▶ _Assigned task A_: Restate word for word the part of the BreadTalk article starting at "A hot pink ceiling" and ending at "September last year.".
▶ _Assigned task B_: Decide whether each statement below agrees with the BreadTalk article. Answer yes or no for each and quote the deciding words from the article. (i) BreadTalk first set up shop in China in 2003. (ii) The group currently has about 1,000 outlets in 15 countries. (iii) BreadTalk raised its stake in the Carl's Jr franchise to 60 per cent.
▶ _Assigned task C_: List every year that the BreadTalk article gives as a four-digit number.

▶ _Passage shown_:
[Start of Attachment]

BreadTalk staying fresh to maintain edge

A hot pink ceiling is not what usually greets the eye when looking up in the boardroom.

But the BreadTalk group isn't your typical company either.

Its audacity in defying convention has propelled the firm to prominence - the guest-list to the grand opening of its international headquarters last Friday read like a who's who of Singapore society, from guest of honour Deputy Prime Minister Tharman Shanmugaratnam to chief executives of banks and corporations.

The 13-year-old firm also laid for itself a milestone target on Friday: $1 billion in revenue by 2016, and more than 2,000 bakeries, food courts and restaurants by 2018. It made $447.3 million in revenue last year, and currently has about 850 outlets in 15 countries, The bold ambition puts to shade the earlier goal of having 1,000 BreadTalk bakery outlets by 2014, a plan announced just in September last year.

Of the 2,000 proposed outlets, 1,800 will be accounted for by the BreadTalk brand alone, said its chairman George Quek in an interview with BT. And China will be a key part of the expansion strategy. "China will be the most important place for us to deepen our presence. To reach 2,000 outlets, China alone will have 1,000," Mr Quek said in Mandarin.

The group is now present in 49 cities in the country, with only one to five outlets in some cities. "So we have a lot of room to grow in terms of expansion," he added.

The firm runs Din Tai Fung restaurants, Carl's Jr burger outlets and Food Republic food courts in China, where it first set up shop in 2003.

Even so, not all has been smooth sailing there. In its most recent second-quarter results, BreadTalk recorded an impairment loss of $1 million from the closure of three Carl's Jr stores in Shanghai.

Mr Quek explained: "While managing Carl's Junior in China, we discovered that over there, you have to offer a smaller, lower value type of breakfast. But Carl's Junior is about juicy and big burgers."

The slow process of applying to Carl's Jr in the US to make the necessary changes proved a hassle for the group as it was managing so many other brands at the same time.

After discussing with Carl's Jr, it was agreed that BreadTalk would trim its stake in the franchise from 60 per cent to 40 per cent, and hand over the management and operations of the outlets.

[End of Attachment]

▶ _The data_:
[Start of Attachment]

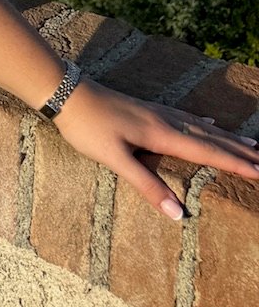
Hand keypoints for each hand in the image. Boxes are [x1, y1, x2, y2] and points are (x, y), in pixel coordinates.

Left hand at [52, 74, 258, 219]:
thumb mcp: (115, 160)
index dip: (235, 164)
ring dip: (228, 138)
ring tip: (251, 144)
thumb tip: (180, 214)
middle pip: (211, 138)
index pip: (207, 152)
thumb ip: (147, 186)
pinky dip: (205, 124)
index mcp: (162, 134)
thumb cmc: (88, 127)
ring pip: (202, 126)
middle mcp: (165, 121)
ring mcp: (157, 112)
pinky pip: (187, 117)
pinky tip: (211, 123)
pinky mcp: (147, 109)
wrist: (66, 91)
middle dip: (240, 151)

[End of Attachment]
[Start of Attachment]

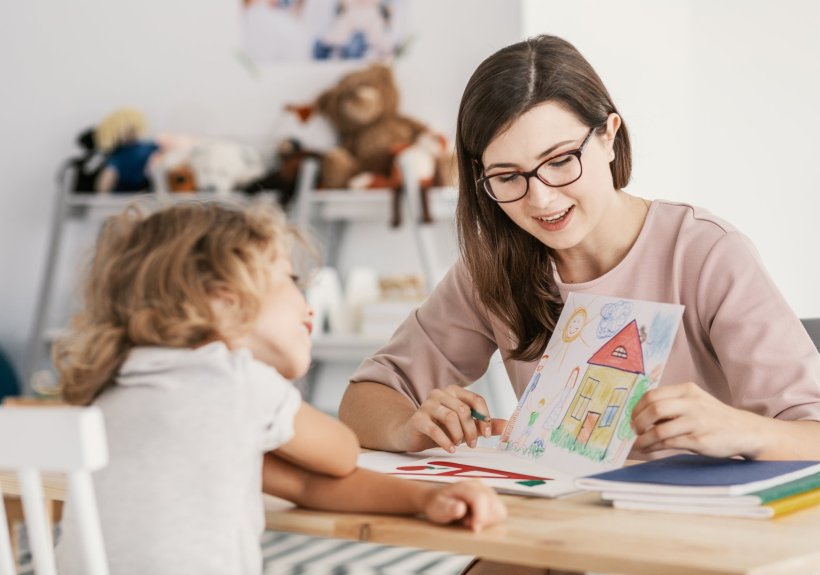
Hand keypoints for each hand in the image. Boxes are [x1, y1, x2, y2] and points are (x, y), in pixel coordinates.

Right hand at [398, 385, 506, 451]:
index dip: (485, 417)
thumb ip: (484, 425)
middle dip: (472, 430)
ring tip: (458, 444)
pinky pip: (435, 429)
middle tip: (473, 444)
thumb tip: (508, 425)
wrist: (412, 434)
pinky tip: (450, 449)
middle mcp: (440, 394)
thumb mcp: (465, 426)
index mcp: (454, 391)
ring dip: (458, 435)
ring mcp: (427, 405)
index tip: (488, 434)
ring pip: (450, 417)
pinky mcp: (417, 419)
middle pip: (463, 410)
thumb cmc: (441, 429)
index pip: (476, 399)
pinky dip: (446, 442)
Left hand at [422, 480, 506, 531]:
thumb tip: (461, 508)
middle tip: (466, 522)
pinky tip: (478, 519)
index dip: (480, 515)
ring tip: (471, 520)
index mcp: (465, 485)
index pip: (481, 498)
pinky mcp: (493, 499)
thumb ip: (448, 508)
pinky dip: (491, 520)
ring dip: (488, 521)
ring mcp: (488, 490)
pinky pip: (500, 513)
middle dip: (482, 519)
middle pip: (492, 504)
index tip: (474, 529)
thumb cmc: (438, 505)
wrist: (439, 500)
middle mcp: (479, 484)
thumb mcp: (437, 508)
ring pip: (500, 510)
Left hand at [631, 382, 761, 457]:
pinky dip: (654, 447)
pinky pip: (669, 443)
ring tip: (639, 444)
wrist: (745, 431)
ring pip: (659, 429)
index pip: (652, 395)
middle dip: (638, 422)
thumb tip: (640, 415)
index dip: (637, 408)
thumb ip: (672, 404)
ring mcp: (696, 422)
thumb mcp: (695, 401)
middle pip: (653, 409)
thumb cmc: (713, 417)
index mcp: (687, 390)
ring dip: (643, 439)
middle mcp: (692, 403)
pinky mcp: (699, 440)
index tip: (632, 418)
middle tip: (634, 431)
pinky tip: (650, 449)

[End of Attachment]

▶ _Answer section A_:
A hot pink ceiling is not what usually greets the eye when looking up in the boardroom.

But the BreadTalk group isn't your typical company either.

Its audacity in defying convention has propelled the firm to prominence - the guest-list to the grand opening of its international headquarters last Friday read like a who's who of Singapore society, from guest of honour Deputy Prime Minister Tharman Shanmugaratnam to chief executives of banks and corporations.

The 13-year-old firm also laid for itself a milestone target on Friday: $1 billion in revenue by 2016, and more than 2,000 bakeries, food courts and restaurants by 2018. It made $447.3 million in revenue last year, and currently has about 850 outlets in 15 countries, The bold ambition puts to shade the earlier goal of having 1,000 BreadTalk bakery outlets by 2014, a plan announced just in September last year.

▶ _Answer section B_:
(i) Yes: "where it first set up shop in 2003."
(ii) No: "currently has about 850 outlets in 15 countries"
(iii) No: "BreadTalk would trim its stake in the franchise from 60 per cent to 40 per cent"

▶ _Answer section C_: 2016, 2018, 2014, 2003